Task input.

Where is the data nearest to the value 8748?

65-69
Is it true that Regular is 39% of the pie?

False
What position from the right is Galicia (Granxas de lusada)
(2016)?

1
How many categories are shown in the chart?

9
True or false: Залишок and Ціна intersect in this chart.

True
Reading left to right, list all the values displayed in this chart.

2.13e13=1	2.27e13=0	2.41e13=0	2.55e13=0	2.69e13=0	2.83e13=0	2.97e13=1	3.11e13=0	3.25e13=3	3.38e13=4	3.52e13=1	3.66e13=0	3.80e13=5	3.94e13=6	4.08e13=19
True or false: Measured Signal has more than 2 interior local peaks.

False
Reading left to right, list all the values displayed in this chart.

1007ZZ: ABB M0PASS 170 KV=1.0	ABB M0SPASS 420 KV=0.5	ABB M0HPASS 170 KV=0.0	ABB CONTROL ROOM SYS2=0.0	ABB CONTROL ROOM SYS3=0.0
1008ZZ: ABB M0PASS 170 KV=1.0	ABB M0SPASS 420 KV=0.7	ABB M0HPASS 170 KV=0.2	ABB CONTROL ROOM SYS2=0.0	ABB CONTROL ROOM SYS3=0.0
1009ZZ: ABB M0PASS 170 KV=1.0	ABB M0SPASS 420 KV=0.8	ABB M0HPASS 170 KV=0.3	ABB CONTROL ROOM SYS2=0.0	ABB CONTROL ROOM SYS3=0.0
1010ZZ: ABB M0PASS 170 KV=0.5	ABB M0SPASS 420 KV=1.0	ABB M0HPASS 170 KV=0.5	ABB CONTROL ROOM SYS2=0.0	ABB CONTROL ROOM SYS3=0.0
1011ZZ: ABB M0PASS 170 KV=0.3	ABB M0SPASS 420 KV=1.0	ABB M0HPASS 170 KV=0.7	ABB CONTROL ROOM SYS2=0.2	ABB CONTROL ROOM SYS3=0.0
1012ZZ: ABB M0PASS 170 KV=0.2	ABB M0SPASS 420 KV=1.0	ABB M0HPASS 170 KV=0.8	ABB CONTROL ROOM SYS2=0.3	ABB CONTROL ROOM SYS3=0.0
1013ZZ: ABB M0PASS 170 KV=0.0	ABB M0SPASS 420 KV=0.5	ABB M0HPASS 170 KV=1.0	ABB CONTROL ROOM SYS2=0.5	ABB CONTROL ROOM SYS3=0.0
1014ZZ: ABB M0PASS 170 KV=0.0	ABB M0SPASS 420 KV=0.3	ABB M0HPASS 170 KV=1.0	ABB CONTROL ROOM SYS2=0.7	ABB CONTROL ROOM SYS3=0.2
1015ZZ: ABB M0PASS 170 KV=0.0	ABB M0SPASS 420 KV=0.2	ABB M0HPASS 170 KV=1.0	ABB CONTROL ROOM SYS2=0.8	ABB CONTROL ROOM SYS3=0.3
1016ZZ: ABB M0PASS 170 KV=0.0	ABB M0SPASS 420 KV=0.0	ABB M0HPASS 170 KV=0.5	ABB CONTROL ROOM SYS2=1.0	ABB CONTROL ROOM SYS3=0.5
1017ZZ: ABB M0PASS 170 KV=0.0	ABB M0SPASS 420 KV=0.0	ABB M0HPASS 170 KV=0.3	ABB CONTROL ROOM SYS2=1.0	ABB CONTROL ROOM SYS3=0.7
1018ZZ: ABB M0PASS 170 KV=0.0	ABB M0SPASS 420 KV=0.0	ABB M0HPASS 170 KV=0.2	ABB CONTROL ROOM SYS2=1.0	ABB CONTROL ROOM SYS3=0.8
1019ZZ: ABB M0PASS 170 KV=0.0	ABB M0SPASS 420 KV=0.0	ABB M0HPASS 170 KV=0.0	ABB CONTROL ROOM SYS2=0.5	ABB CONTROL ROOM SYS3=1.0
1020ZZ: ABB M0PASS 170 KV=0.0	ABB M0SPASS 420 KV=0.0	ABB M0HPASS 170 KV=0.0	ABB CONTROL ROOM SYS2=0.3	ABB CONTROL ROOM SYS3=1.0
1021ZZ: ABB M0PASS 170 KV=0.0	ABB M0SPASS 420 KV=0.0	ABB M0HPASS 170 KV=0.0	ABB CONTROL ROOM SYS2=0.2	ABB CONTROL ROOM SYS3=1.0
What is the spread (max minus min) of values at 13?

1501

Action item.
Put the lines above into a JSON list of strings, one string per line, leaving out the blank lines.

Exercise answer.
[
  "Where is the data nearest to the value 8748?",
  "65-69",
  "Is it true that Regular is 39% of the pie?",
  "False",
  "What position from the right is Galicia (Granxas de lusada)",
  "(2016)?",
  "1",
  "How many categories are shown in the chart?",
  "9",
  "True or false: Залишок and Ціна intersect in this chart.",
  "True",
  "Reading left to right, list all the values displayed in this chart.",
  "2.13e13=1\t2.27e13=0\t2.41e13=0\t2.55e13=0\t2.69e13=0\t2.83e13=0\t2.97e13=1\t3.11e13=0\t3.25e13=3\t3.38e13=4\t3.52e13=1\t3.66e13=0\t3.80e13=5\t3.94e13=6\t4.08e13=19",
  "True or false: Measured Signal has more than 2 interior local peaks.",
  "False",
  "Reading left to right, list all the values displayed in this chart.",
  "1007ZZ: ABB M0PASS 170 KV=1.0\tABB M0SPASS 420 KV=0.5\tABB M0HPASS 170 KV=0.0\tABB CONTROL ROOM SYS2=0.0\tABB CONTROL ROOM SYS3=0.0",
  "1008ZZ: ABB M0PASS 170 KV=1.0\tABB M0SPASS 420 KV=0.7\tABB M0HPASS 170 KV=0.2\tABB CONTROL ROOM SYS2=0.0\tABB CONTROL ROOM SYS3=0.0",
  "1009ZZ: ABB M0PASS 170 KV=1.0\tABB M0SPASS 420 KV=0.8\tABB M0HPASS 170 KV=0.3\tABB CONTROL ROOM SYS2=0.0\tABB CONTROL ROOM SYS3=0.0",
  "1010ZZ: ABB M0PASS 170 KV=0.5\tABB M0SPASS 420 KV=1.0\tABB M0HPASS 170 KV=0.5\tABB CONTROL ROOM SYS2=0.0\tABB CONTROL ROOM SYS3=0.0",
  "1011ZZ: ABB M0PASS 170 KV=0.3\tABB M0SPASS 420 KV=1.0\tABB M0HPASS 170 KV=0.7\tABB CONTROL ROOM SYS2=0.2\tABB CONTROL ROOM SYS3=0.0",
  "1012ZZ: ABB M0PASS 170 KV=0.2\tABB M0SPASS 420 KV=1.0\tABB M0HPASS 170 KV=0.8\tABB CONTROL ROOM SYS2=0.3\tABB CONTROL ROOM SYS3=0.0",
  "1013ZZ: ABB M0PASS 170 KV=0.0\tABB M0SPASS 420 KV=0.5\tABB M0HPASS 170 KV=1.0\tABB CONTROL ROOM SYS2=0.5\tABB CONTROL ROOM SYS3=0.0",
  "1014ZZ: ABB M0PASS 170 KV=0.0\tABB M0SPASS 420 KV=0.3\tABB M0HPASS 170 KV=1.0\tABB CONTROL ROOM SYS2=0.7\tABB CONTROL ROOM SYS3=0.2",
  "1015ZZ: ABB M0PASS 170 KV=0.0\tABB M0SPASS 420 KV=0.2\tABB M0HPASS 170 KV=1.0\tABB CONTROL ROOM SYS2=0.8\tABB CONTROL ROOM SYS3=0.3",
  "1016ZZ: ABB M0PASS 170 KV=0.0\tABB M0SPASS 420 KV=0.0\tABB M0HPASS 170 KV=0.5\tABB CONTROL ROOM SYS2=1.0\tABB CONTROL ROOM SYS3=0.5",
  "1017ZZ: ABB M0PASS 170 KV=0.0\tABB M0SPASS 420 KV=0.0\tABB M0HPASS 170 KV=0.3\tABB CONTROL ROOM SYS2=1.0\tABB CONTROL ROOM SYS3=0.7",
  "1018ZZ: ABB M0PASS 170 KV=0.0\tABB M0SPASS 420 KV=0.0\tABB M0HPASS 170 KV=0.2\tABB CONTROL ROOM SYS2=1.0\tABB CONTROL ROOM SYS3=0.8",
  "1019ZZ: ABB M0PASS 170 KV=0.0\tABB M0SPASS 420 KV=0.0\tABB M0HPASS 170 KV=0.0\tABB CONTROL ROOM SYS2=0.5\tABB CONTROL ROOM SYS3=1.0",
  "1020ZZ: ABB M0PASS 170 KV=0.0\tABB M0SPASS 420 KV=0.0\tABB M0HPASS 170 KV=0.0\tABB CONTROL ROOM SYS2=0.3\tABB CONTROL ROOM SYS3=1.0",
  "1021ZZ: ABB M0PASS 170 KV=0.0\tABB M0SPASS 420 KV=0.0\tABB M0HPASS 170 KV=0.0\tABB CONTROL ROOM SYS2=0.2\tABB CONTROL ROOM SYS3=1.0",
  "What is the spread (max minus min) of values at 13?",
  "1501"
]